Dynamical changes of hemoglobin and its surrounding water during thermal denaturation as studied by quasielastic neutron scattering and temperature modulated differential scanning calorimetry
Artikel i vetenskaplig tidskrift, 2008
We have investigated the dynamical behavior of both the protein hemoglobin and its surrounding water during the denaturation process using modulated temperature differential scanning calorimetry, quasielastic neutron scattering, and frequency dependent conductivity measurements. To distinguish between the scattering from the protein and its surrounding water, neutron scattering measurements were performed on both a fully hydrogenated sample as well as a sample where the water and the exchangeable hydrogen atoms on the protein surface were deuterated. The experimental data show that the unfolding and aggregation processes are substantially overlapping in temperature.
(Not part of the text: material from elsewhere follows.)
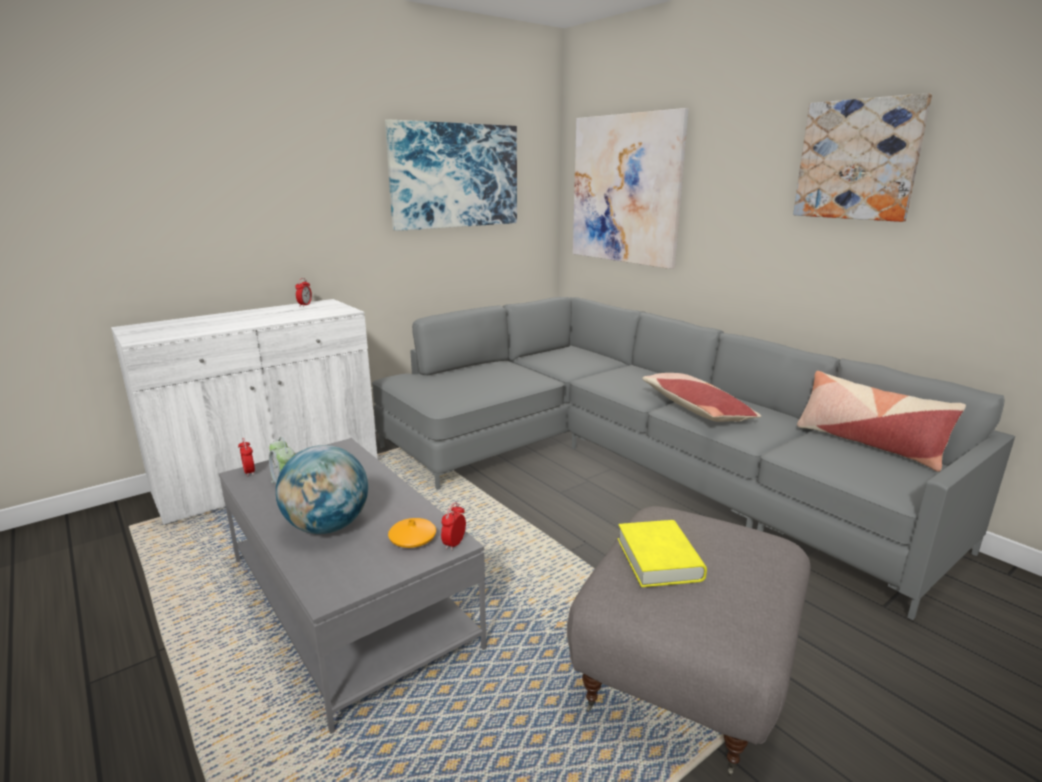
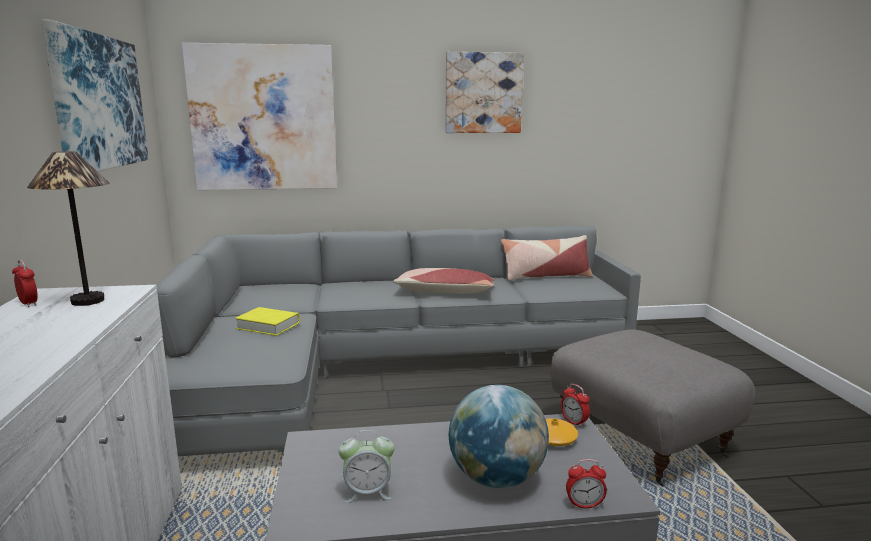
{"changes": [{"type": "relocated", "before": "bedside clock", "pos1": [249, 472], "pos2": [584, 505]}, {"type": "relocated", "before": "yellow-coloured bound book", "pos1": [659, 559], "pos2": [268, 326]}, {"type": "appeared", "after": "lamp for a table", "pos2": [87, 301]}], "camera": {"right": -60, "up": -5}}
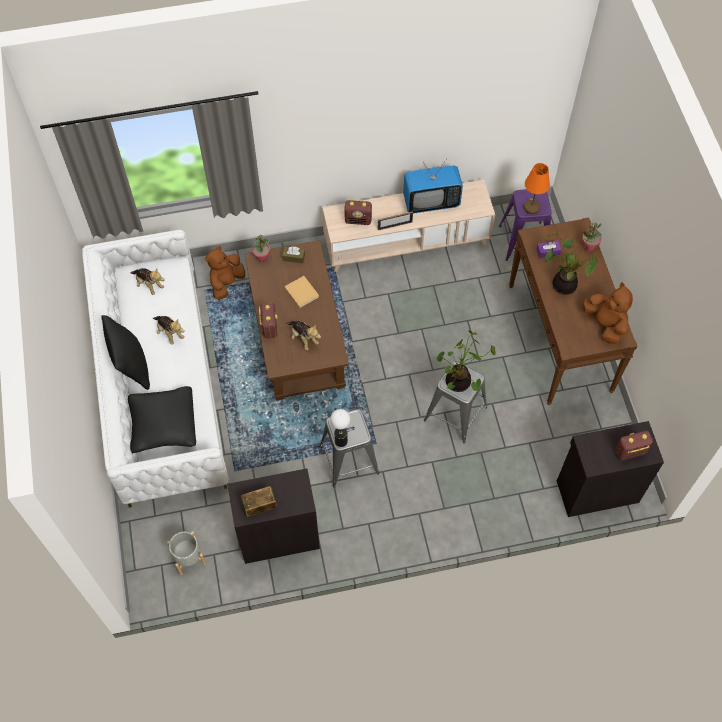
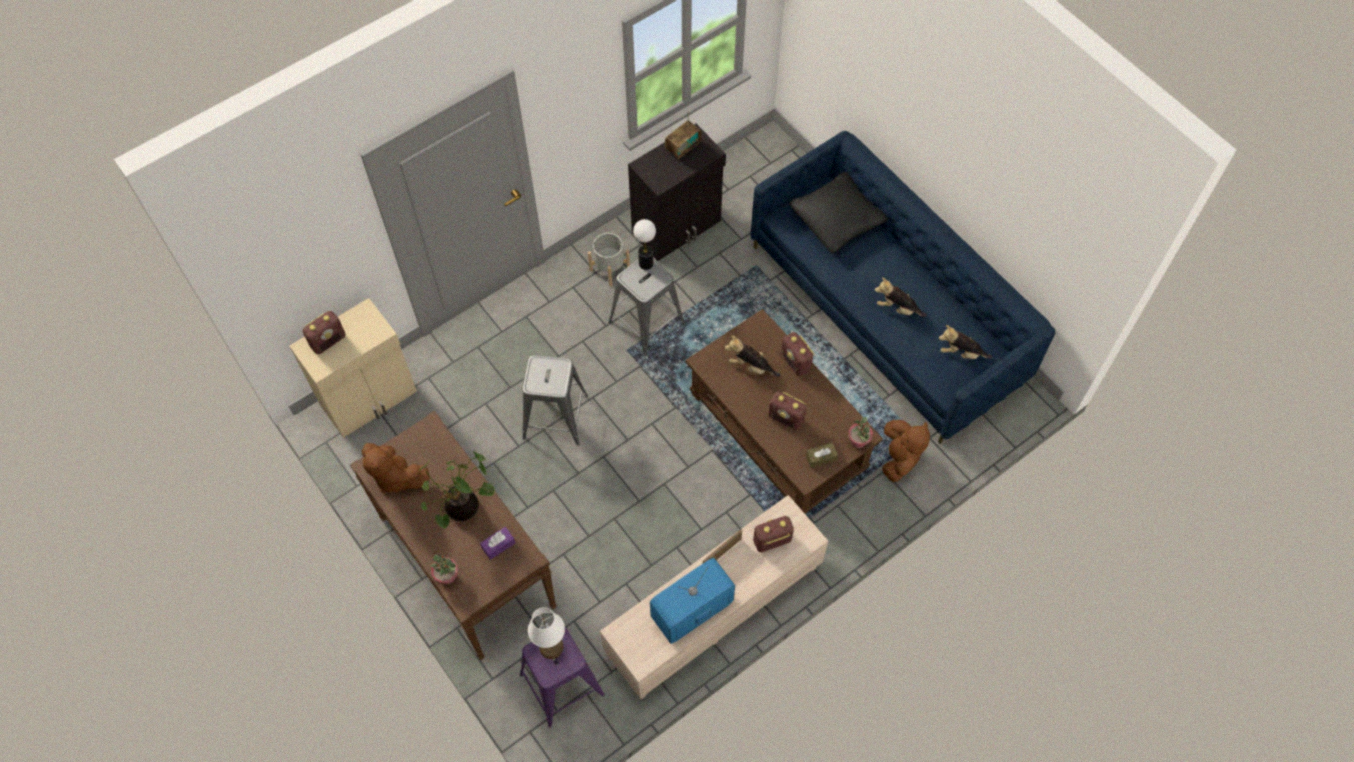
{"changes": [{"type": "colour", "before": "whitish settee", "after": "bluish settee", "pos1": [162, 386], "pos2": [886, 313]}, {"type": "missing", "before": "black-coloured throw pillow", "pos1": [131, 366]}, {"type": "relocated", "before": "gray flower pot", "pos1": [188, 557], "pos2": [610, 269]}, {"type": "exchanged", "before": "beige-coloured bound book", "after": "radio receiver", "pos1": [301, 291], "pos2": [786, 418]}, {"type": "missing", "before": "plant in a pot", "pos1": [459, 383]}, {"type": "colour", "before": "orange-coloured lamp for a table", "after": "whitish lamp for a table", "pos1": [532, 208], "pos2": [550, 646]}, {"type": "colour", "before": "black-coloured cabinet", "after": "beige-coloured cabinet", "pos1": [596, 490], "pos2": [370, 399]}], "camera": {"right": 155, "up": 0}}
The unfolding process occurs in the approximate temperature range of 315-345 K, whereas the aggregation process starts around 330-335 K and is completed at 360 K. Furthermore, the results suggest that the secondary structure of the protein unfolds at about 325 K, and that this leads to an increased number of water molecule hydrogen bonded to the protein. Thus, the unfolding of the secondary structure reduces the number of mobile (on the experimental time scale of about 50-100 ps) water molecules. In contrast, the aggregation of protein molecules seems to have a minor effect on the dynamics of its surrounding water. In the case of the protein dynamics there are competing effects from unfolding and aggregation. The unfolding process increases the flexibility of the protein, whereas the initial aggregation reduces its dynamics. The conductivity seems to be negatively affected by both reduced water mobility and an aggregation of protein molecules. (c) 2008 American Institute of Physics.